Givens: And then don’t fill out product registration forms, consumer surveys and then when you subscribe to a magazine, tell the magazine company “do not sell my name.”

Your pharmacist could be part of the matrix, too. Some pharmacies have signed contracts with big drug makers to market you new drugs directly.

Givens: It deals with the relationship that you have with your doctor. To turn that into a marketing opportunity, I think is diabolical.

Even public schools sometimes make information about their students available to marketers — information gathered through surveys, fund-raising sales and student directories. So if I am going to disappear, I’ll need to opt-out at school too.

But my efforts to get off these lists can be undone in a heartbeat, just by doing something as simple as filling out a change of address form.

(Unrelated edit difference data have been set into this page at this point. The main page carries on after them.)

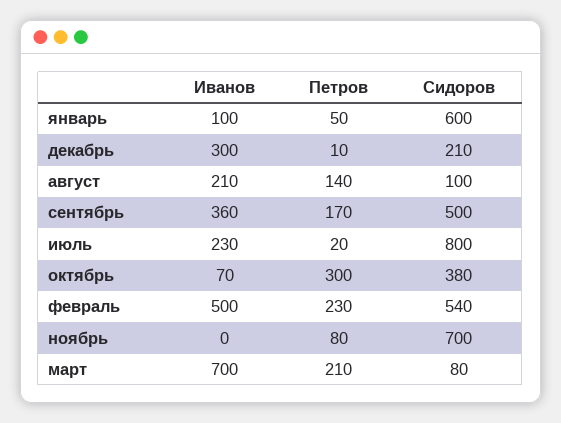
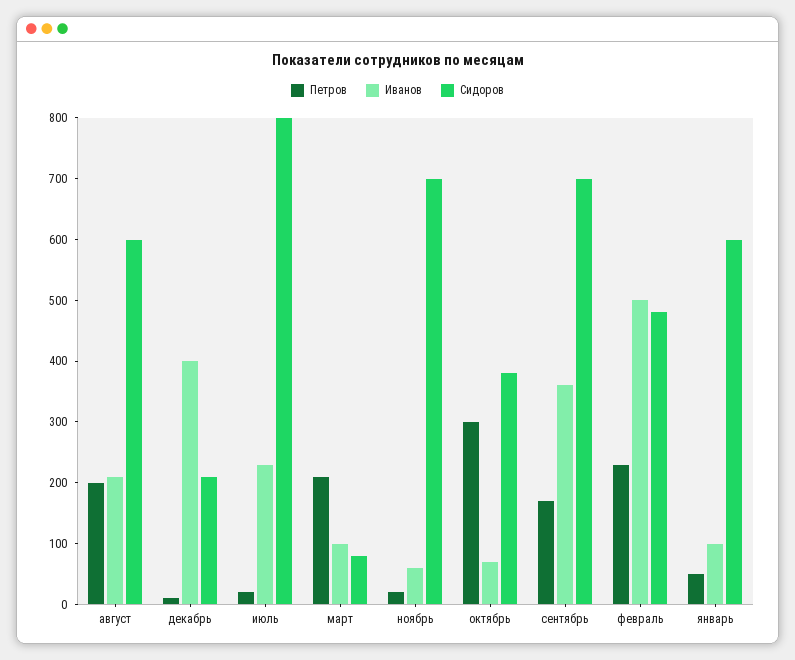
Иванов, декабрь: 300 -> 400
Петров, август: 140 -> 200
Сидоров, август: 100 -> 600
Сидоров, сентябрь: 500 -> 700
Сидоров, февраль: 540 -> 480
Иванов, ноябрь: 0 -> 60
Петров, ноябрь: 80 -> 20
Иванов, март: 700 -> 100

Givens: The post office does share all of that information with the top, I think, 20 companies that have really, really large mailing lists.

And those 800 numbers I dialed to get off the lists? Gotcha.

Givens: When you call an 800 number, the recipient of that call is able to capture your phone number. And then if they pay extra, they can actually find out the name and the address and other information about the person attached to that number.

Talk about a catch-22. And even if you don’t mess up, disappearing completely is still unlikely.

Givens: Public records are a gold mine for marketers.

Remember those toy catalogues my daughters read?

Faye: Hey, where is the magazine?

Hess: Faye, what’s that?

Faye: A costume I want to wear.

Well, chances are marketers found out about Faye’s very existence by looking up her birth certificate. So from the day you’re born, marketers may have your name.

In some cases, you can pay them to stop sending you ads, but even that’s not so easy.

Schwartz: They’ve actually made dead people pay.

Ari Schwartz at the Center for Democracy and Technology says the Direct Marketers Association won’t do much for free.

Schwartz: If someone said “I want to take my dead father’s name off the list,” they make them pay
$1.

Schwartz says death, taxes and junk mail are the new certainties of modern life.

Unfortunately junk mail can follow you beyond the grave.

I’m Steve Henn, for Marketplace Money.